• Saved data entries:
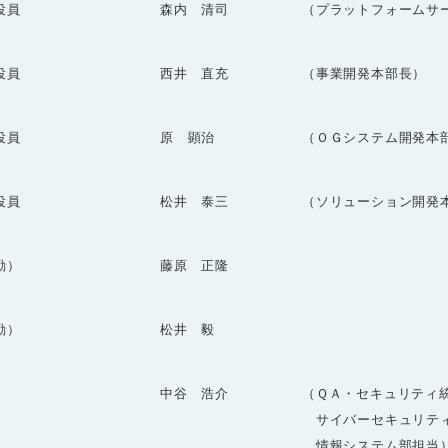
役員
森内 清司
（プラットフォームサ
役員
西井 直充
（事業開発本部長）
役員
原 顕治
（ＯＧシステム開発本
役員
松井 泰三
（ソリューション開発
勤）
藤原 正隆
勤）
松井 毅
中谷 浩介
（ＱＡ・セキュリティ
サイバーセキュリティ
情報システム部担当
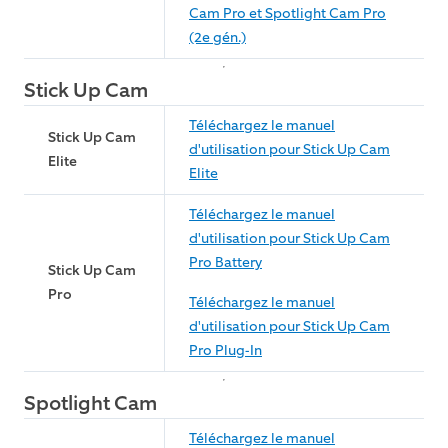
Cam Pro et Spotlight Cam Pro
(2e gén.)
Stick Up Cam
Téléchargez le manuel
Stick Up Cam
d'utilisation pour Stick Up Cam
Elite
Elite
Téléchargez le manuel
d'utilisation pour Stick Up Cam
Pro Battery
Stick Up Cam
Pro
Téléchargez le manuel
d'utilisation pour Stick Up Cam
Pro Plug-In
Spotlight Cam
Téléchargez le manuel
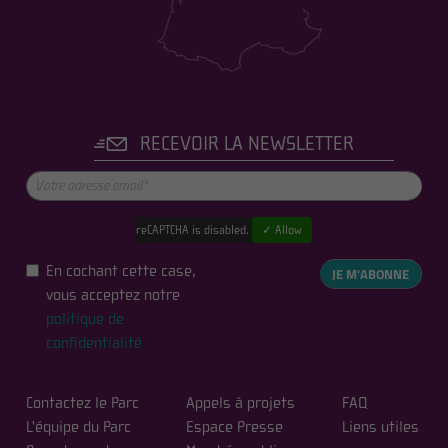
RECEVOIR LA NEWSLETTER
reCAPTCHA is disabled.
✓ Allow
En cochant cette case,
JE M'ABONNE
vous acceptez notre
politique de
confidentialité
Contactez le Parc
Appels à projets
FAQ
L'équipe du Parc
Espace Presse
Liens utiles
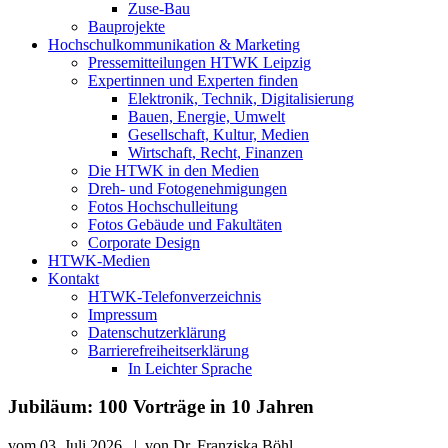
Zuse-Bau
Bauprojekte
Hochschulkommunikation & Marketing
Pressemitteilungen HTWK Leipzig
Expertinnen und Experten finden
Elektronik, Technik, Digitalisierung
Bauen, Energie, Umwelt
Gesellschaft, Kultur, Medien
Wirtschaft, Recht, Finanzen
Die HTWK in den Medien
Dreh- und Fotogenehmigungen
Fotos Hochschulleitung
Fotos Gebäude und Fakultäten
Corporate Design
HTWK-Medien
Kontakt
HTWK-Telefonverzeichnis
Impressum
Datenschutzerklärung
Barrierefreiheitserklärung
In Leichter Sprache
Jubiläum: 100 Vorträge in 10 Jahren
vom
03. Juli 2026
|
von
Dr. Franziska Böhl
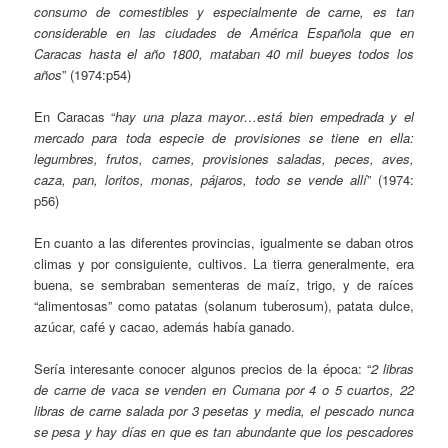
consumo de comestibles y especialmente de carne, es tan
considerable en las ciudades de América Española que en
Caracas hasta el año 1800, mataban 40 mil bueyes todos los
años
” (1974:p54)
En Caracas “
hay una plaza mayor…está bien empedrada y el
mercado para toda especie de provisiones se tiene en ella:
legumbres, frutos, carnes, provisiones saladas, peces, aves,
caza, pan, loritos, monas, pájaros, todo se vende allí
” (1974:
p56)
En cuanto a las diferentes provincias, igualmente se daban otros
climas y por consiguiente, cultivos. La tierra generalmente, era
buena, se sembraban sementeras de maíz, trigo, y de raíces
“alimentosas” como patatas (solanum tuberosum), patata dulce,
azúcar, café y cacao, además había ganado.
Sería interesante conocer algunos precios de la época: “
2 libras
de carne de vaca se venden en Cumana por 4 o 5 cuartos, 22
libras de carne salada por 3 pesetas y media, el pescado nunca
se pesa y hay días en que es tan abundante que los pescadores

• TASK INSTRUCTIONS: Your answer should consist of each line above in which "Fotos" appears.

• TASK OUTPUT:
Fotos Hochschulleitung
Fotos Gebäude und Fakultäten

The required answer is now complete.